I locked my bike in the rack in front of Hoyt’s and ran, panting, up to the bar. Too late, Ichiro has lead off with a home run and was followed by another by Desi Relaford. An auspicious beginning to a game in the clutch of play-off hopes.

Around the third inning the bartender turned on the Monday Night Football game and turned the volume up all over the bar. The Mariners’ game was still playing on one of the TV’s but the football broadcast was annoying. I should have noticed that the bartender was a football fan. All of the signs were obvious: protruding forehead, hairy hands, a slight bend in his posture, and the inability to master fire.

“Check, please.”

Between innings we rode over to an incongruously located blue-collar bar my friend calls Moe’s Tavern (for those of you from another planet Moe's Tavern is where Homer Simpson gets drunk). Moe’s is a vestigial part of Queen Anne’s former status as a modest neighborhood of working-class families. Now this neighborhood is strictly yuppie-ville and Moe’s is as out of place as it is unfashionable. Moe’s has a TV and beer so we sit down next to the other chain-smoking remnants from Queen Anne’s past to watch the last few innings.

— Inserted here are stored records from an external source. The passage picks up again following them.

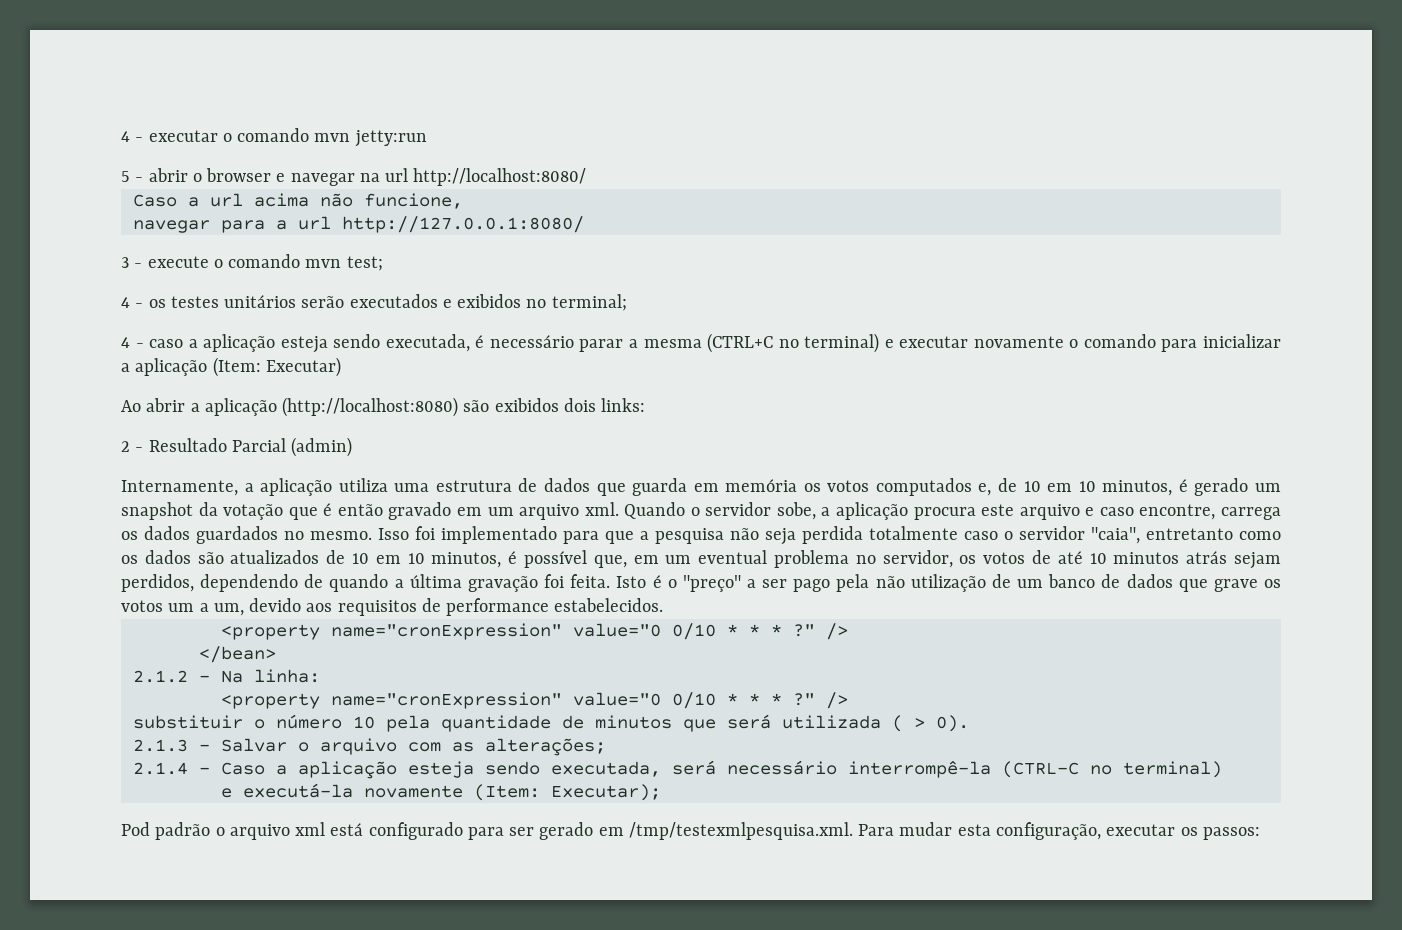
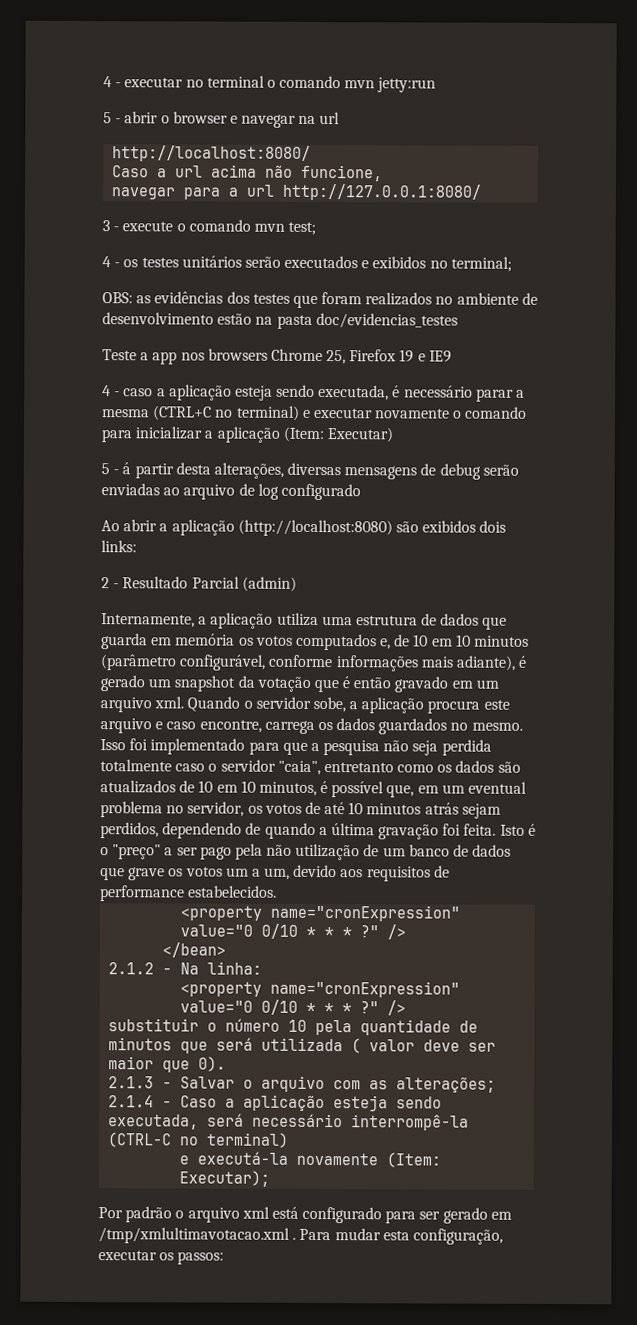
(218, 136) none -> [185,75,265,88] no terminal
(409, 175) none -> (341, 118) //
(627, 302) none -> [102,291,538,308] [102,312,458,329] [102,348,452,365] // OBS: as evidências dos testes que foram realizados no ambiente de desenvolvimento estão na pasta doc/evidencias_testes // Teste a app nos browsers Chrome 25, Firefox 19 e IE9
(341, 367) none -> [101,462,519,480] [101,483,361,501] // 5 - á partir desta alterações, diversas mensagens de debug serão enviadas ao arquivo de log configurado
[1102,480,1173,496] minutos, -> [474,635,530,647] [100,654,516,672] minutos (parâmetro configurável, conforme informações mais adiante),
[913,718,925,728] > -> [369,1039,497,1052] [108,1056,191,1073] valor deve ser maior que
[121,822,150,836] Pod -> [98,1207,123,1219] Por
[628,822,853,840] /tmp/testexmlpesquisa.xml. -> [98,1227,297,1244] /tmp/xmlultimavotacao.xml .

The last few innings are a disaster for the Mariners’ and their hopes of playing in the post season. I leave after Alex Rodriguez’s second three-run home run. It is getting dark early these days (8pm) and riding in the dark is something I try to avoid unless it is really late and there is no traffic.

Moe’s lies a few blocks on the back of Queen Anne hill. I am racing against the failing light on this beautifully clear evening. People are out walking their dogs. The lights are starting to come on in the gorgeous Victorian homes that have all been restored to their former glory and then soome by the Seattle elite and those lucky enough to have bought into this neighborhood before it became fashionable and horribly expensive. No matter how much of a hurry I am in I can always find the time to ride past Kerry Park. Perched on the top of the hill, Kerry Park looks over the Seattle skyline with views of the Sound and Mount Rainier when weather permits. Weather on this evening is very much permitting. It doesn’t permit any better than this.

There is a crowd in this small patch of grass watching as the skyline lights up and the sun sets. The dormant volcano has only an apostrophe of a cloud above it. Camera shutters sound as I coast along the walk-way in the park. The view from Kerry Park on a clear late-summer evening is worth a stop--even if I have to ride home in the dark.